Über 12.000 Briefe von/an Goethe, Tagebucheinträge, Begegnungen & Gespräche etc. sind derzeit online. Rund 90.000 sollen es am Ende des Akademienvorhabens sein.
@mprell: Herausforderung beim Goethe-Projekt: die heterogenen Informationen aus den vier Teilprojekten.
Interessant ist der erste Prototyp und Versuch von Hans Clausen für ein Dashboard auf den Goethe-LOD-Infos.
Dafür werden die TEI-XML-Daten in eine LOD-Repräsentation transformiert. Das Modell basiert auch auf CIDOC-CRM ...
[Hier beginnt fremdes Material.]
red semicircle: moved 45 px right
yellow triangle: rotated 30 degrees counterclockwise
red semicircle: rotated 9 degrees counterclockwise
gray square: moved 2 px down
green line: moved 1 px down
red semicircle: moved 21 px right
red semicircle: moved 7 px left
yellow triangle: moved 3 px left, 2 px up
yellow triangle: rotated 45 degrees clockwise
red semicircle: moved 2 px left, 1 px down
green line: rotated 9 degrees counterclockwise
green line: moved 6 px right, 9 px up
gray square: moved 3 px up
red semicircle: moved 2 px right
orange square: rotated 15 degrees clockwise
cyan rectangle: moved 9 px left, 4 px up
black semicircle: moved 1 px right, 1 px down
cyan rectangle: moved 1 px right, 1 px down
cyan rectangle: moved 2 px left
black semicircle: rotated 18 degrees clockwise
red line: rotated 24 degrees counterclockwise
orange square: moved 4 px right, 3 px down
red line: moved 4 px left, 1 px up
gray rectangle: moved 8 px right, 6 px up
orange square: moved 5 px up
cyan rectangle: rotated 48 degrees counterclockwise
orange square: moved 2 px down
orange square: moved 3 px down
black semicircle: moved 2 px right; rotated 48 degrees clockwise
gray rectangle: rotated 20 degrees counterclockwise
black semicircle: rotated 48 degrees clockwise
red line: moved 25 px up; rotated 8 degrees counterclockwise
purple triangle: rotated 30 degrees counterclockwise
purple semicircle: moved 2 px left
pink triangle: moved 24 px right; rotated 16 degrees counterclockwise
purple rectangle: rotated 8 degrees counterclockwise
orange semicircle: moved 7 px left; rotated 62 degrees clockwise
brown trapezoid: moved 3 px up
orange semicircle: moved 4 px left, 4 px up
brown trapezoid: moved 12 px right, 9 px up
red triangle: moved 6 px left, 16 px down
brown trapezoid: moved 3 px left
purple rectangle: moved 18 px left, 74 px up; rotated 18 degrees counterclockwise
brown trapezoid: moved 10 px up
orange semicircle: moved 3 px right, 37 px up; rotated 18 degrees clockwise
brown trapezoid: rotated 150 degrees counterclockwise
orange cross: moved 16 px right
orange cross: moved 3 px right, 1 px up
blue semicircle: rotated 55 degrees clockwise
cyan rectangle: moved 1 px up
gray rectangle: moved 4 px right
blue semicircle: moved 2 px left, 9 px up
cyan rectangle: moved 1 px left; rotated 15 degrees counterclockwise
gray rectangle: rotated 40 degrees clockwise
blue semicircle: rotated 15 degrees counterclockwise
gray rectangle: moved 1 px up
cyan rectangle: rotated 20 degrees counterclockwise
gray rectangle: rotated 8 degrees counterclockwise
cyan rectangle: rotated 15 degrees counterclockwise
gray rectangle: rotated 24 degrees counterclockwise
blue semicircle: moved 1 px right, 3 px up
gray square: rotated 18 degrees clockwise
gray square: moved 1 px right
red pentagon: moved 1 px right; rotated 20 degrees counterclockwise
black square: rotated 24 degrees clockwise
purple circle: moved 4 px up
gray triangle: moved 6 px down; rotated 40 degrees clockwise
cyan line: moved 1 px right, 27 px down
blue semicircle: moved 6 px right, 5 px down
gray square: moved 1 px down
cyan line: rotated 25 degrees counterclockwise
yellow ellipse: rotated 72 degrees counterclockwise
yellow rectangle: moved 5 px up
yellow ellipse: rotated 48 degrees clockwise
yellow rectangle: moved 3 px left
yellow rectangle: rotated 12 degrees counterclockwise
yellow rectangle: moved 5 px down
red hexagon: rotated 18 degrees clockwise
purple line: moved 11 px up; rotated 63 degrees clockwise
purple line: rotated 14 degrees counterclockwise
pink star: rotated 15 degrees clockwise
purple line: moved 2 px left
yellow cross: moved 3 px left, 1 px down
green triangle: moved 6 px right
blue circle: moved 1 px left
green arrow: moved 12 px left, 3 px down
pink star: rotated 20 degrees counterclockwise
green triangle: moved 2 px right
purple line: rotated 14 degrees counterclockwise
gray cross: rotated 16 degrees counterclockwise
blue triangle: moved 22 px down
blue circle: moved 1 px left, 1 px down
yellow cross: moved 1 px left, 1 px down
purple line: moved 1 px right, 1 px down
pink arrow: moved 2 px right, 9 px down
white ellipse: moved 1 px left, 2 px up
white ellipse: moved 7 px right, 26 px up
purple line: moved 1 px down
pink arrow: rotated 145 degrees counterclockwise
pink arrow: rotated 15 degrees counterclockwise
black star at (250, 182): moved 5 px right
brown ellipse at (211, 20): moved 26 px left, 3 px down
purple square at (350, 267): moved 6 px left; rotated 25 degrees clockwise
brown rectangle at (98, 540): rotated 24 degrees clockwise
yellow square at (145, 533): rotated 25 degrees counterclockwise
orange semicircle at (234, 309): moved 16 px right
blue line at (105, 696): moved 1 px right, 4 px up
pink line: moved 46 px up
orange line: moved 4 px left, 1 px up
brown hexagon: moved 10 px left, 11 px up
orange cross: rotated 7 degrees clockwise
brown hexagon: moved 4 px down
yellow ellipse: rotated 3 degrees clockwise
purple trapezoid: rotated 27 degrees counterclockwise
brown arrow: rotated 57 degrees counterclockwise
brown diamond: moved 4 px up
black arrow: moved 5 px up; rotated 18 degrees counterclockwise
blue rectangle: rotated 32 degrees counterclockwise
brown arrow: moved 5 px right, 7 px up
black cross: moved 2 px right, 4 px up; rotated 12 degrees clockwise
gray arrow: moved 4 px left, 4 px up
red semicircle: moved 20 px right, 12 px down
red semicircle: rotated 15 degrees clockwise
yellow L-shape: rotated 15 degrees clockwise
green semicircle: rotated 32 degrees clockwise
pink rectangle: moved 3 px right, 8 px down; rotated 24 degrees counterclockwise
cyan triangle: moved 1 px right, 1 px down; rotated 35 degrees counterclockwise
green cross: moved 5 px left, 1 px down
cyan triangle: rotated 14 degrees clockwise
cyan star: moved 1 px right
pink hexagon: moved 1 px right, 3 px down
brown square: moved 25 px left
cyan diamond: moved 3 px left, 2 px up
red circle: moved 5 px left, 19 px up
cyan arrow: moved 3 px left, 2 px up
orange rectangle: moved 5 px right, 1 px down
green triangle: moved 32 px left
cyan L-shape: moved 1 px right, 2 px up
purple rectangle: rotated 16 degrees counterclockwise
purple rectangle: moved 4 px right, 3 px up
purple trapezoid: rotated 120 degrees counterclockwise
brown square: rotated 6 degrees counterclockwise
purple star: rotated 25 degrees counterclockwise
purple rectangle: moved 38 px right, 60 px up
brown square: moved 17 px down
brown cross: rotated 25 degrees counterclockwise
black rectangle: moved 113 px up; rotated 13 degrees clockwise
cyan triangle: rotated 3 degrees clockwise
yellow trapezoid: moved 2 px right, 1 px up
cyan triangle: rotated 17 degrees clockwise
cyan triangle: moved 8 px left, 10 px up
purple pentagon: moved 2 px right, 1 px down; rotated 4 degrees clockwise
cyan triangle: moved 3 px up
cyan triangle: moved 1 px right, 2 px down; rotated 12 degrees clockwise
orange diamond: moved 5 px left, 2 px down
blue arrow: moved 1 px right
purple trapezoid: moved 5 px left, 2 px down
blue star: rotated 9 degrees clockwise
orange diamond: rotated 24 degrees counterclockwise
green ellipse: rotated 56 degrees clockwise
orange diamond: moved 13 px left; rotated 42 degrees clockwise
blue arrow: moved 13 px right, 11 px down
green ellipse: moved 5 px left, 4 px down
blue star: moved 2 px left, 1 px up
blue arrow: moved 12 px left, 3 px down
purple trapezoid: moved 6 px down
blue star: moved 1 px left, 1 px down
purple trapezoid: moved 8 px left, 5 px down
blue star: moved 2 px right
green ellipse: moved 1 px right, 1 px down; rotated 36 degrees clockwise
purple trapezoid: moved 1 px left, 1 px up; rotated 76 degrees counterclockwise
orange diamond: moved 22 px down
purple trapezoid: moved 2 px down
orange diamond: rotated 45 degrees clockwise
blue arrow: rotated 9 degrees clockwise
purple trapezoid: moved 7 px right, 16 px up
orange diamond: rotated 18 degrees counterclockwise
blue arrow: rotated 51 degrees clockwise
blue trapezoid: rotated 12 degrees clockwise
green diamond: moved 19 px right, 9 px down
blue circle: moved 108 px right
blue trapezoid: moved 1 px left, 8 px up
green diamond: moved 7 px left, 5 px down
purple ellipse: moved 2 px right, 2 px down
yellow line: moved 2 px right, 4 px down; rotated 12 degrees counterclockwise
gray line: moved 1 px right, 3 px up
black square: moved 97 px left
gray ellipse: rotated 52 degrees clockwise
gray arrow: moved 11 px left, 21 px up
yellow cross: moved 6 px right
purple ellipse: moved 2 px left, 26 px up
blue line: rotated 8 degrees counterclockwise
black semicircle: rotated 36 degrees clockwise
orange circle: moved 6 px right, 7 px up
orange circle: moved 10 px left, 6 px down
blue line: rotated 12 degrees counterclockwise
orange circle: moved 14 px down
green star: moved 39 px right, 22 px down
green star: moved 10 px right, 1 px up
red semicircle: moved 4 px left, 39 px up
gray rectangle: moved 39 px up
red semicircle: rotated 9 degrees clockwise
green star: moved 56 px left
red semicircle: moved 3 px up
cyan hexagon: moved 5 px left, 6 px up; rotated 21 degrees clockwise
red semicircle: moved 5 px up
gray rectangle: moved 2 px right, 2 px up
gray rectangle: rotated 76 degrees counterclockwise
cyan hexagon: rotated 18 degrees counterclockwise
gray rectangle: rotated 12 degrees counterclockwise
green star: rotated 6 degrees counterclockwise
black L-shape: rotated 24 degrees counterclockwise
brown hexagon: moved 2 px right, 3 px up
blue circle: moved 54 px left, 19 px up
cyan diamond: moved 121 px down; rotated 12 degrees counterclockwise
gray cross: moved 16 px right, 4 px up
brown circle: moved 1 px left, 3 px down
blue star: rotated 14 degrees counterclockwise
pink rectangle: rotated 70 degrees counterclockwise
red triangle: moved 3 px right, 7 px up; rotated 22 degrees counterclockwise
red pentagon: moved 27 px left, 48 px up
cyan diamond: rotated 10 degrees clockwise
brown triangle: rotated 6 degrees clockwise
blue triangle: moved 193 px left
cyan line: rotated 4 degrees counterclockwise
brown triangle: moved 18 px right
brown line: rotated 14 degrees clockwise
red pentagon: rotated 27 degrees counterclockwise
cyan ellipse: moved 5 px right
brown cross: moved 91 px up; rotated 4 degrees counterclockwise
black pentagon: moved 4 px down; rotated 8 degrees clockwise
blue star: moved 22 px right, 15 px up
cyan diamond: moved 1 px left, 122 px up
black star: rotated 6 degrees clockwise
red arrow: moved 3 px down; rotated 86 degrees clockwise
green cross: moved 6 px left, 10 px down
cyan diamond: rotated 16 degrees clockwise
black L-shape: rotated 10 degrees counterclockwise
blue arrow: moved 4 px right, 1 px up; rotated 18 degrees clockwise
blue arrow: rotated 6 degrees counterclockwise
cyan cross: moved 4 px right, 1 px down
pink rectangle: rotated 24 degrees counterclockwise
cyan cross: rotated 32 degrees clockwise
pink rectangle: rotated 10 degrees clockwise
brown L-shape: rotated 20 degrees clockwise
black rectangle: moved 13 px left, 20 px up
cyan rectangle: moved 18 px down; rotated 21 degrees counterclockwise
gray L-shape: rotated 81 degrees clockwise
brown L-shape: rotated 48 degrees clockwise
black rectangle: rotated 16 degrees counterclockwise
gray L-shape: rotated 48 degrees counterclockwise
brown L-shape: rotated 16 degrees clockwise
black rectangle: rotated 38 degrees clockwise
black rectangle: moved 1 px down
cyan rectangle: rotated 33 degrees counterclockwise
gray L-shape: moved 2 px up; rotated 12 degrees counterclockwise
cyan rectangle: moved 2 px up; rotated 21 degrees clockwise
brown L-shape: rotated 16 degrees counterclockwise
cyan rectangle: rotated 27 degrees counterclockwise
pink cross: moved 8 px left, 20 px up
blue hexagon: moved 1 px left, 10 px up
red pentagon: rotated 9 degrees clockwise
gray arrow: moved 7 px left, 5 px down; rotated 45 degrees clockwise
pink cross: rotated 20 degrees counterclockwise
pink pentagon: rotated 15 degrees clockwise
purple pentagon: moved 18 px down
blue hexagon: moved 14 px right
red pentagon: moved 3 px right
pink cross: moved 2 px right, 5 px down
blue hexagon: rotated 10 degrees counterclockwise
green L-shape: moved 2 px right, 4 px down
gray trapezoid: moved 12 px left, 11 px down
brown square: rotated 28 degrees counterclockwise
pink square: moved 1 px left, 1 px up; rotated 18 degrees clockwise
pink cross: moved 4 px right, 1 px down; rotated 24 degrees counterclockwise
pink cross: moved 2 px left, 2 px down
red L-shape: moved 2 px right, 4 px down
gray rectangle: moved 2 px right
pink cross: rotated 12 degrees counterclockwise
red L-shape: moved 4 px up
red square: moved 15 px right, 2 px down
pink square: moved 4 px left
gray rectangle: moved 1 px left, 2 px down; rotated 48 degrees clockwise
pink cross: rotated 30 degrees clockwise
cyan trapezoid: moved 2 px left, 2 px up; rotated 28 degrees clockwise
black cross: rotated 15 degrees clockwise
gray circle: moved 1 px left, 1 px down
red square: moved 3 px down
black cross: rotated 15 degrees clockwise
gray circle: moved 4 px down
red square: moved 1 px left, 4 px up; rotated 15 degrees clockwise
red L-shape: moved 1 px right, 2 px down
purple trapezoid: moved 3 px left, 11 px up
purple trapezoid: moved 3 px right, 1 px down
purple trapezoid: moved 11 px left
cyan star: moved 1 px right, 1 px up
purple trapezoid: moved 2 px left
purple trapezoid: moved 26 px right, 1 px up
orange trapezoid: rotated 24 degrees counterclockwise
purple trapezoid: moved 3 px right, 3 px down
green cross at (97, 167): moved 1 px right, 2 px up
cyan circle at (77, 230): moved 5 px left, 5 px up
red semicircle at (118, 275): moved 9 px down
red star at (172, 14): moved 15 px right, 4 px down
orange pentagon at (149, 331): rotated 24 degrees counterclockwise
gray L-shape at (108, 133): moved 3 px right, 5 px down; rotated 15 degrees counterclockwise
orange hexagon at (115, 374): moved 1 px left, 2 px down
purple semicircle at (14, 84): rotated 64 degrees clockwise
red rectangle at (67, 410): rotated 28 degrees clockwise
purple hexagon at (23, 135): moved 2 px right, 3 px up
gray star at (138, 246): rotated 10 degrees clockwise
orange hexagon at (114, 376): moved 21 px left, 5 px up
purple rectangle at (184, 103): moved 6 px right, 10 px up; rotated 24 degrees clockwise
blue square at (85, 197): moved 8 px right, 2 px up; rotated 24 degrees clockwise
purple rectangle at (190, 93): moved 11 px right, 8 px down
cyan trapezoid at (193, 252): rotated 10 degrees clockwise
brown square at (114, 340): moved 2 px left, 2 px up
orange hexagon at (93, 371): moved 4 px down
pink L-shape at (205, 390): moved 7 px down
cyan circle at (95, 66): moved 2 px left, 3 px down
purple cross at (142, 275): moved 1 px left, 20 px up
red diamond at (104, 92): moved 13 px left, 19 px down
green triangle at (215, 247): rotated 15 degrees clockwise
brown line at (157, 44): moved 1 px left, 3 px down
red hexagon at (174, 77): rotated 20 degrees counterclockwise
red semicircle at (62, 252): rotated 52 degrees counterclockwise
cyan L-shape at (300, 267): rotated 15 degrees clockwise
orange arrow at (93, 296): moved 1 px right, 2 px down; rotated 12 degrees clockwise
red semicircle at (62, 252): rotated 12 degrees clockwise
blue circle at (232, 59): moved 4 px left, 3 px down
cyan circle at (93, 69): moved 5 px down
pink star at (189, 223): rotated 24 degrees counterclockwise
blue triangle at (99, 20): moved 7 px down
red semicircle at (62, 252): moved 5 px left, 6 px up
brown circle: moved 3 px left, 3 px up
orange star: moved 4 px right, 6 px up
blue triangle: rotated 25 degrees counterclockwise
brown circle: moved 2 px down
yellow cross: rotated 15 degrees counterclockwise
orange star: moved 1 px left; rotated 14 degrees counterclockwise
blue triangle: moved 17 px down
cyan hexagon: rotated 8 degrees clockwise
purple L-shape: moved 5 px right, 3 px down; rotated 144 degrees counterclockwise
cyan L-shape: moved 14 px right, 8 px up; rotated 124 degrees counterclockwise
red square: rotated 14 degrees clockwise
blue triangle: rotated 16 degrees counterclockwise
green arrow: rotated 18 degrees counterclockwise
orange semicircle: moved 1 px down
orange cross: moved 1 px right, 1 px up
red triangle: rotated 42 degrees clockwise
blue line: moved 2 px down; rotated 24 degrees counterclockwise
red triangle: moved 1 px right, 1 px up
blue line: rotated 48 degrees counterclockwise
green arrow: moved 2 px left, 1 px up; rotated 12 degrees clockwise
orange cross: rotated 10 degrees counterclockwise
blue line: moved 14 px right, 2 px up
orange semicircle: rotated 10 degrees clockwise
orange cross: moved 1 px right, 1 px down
Für #BriefeImLabor hat sich @mprell mal anhand der Goethe-Daten mit einem Tool von Ahnert et. al angeschaut, wie fehlende Daten sich auf das Ergebnis der Netzwerkanalyse auswirken. Tatsächlich bleiben die Charakteristika des Netzwerks auch weitgehend erhalten, wenn große Teile an Daten rausgenommen werden.
Aline Deicke fragt in der Diskussion, wie sich fehlende Daten für die "kleinen" Korrespondenzpartner:innen auswirken, ob der Effekt hier nicht größer/negativer ist.
@mprell: Müsste man sich das Ranking mal genauer anschauen nach dem Entfernen von Daten.